JANUARY 12, 2024 | Nature, Climate, and the Economy
New Publication: ‘Blue Bonds’ Knowledge Primer

A new publication by CSF helps unpack what blue bonds are, for stakeholders in both the finance as well as environment professions, alongside Sri Lanka’s interest in pursuing such instruments following other developing countries like Seychelles, Belize, Barbados, and others. There is growing interesting among developing countries like Sri Lanka on using sovereign debt instruments linked to nature, to meet both debt restructuring or new capital raising needs, while also meeting environmental conservation targets aligned to the Sustainable Development Goals (SDGs). A blue bond is one such debt-instrument typically issued by governments (but also by development banks, or other financial institutions) to raise capital for the implementation of projects that meet SDGs, help bridge sovereign finance gaps, and to finance the transition to a sustainable blue economy with blue natural capital at its core. Since such instruments are new and innovative, there is a tendency among stakeholders to be apprehensive about their true motives and their credible deployment. Meanwhile, marine conservation stakeholders (and indeed environmental scientists, activists, and ecologists writ large) tend to be less knowledgeable about these instruments that perhaps those in Ministries of Finance, Central Bank, or financial institutions. public finance objectives. It is important for all stakeholders concerned to be more aware, so it enriches the debate and ensures meaningful and sustainable outcomes.

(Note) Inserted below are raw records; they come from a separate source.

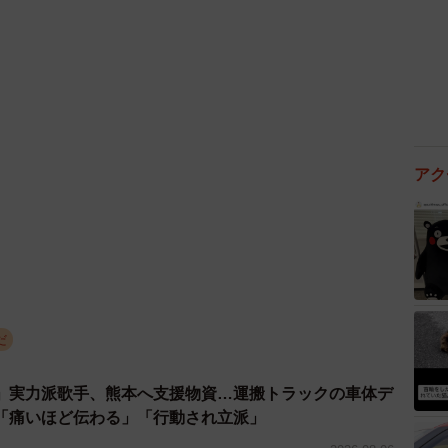
2/4
ナログ歩数計「ハローウォーク」（提供：タニタ）
響があるのか、１９８１年に歩数計の販売を開始し、
いるタニタの研究・開発担当者さんにお話を聞きまし
アク
るのでしょうか。
れる手軽な運動の代表ですが、実は健康づくりにとて
グは、肥満や生活習慣病の改善のほか、下肢（太ももや
ます。また、自律神経が整えられ睡眠の質が向上すると
だ
も健やかにしてくれることが期待できます。
」実力派歌手、熊本へ支援物資…運搬トラックの車体デ
できて、お金もかからない運動という印象です。歩くこ
「痛いほど伝わる」「行動され立派」
すが、実際にそのようなデータはあるのですか？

While there are no formal Blue Bond Principles in existence today, a framework has been established in alignment with the International Capital Market Association (ICMA)’s Green Bond Principles (GBP) and the International Finance Corporation (IFC)’s Guidelines for Blue Finance. There are several identified incentives for the use of blue bonds for investors, businesses, and issuers in the form of direct financial incentives, and a multitude of other incentives pertaining to positive brand/corporation image While blue bonds have risen in popularity and gained significant recognition in recent conversation, they come with some limitations that must be taken into consideration. These include the lack of a universal standard due to its novelty, the relatively small size of the blue bond market, issues in governance stemming from political reasoning and high transaction costs. In particular, Sri Lanka must carefully study the blue bond issuance experiences of other countries, in structuring its own approaches for the future, following a completion of the sovereign debt restructuring. This Knowledge Primer is a component of a series focused on labelled bonds (including green bonds, blue bonds, and biodiversity bonds).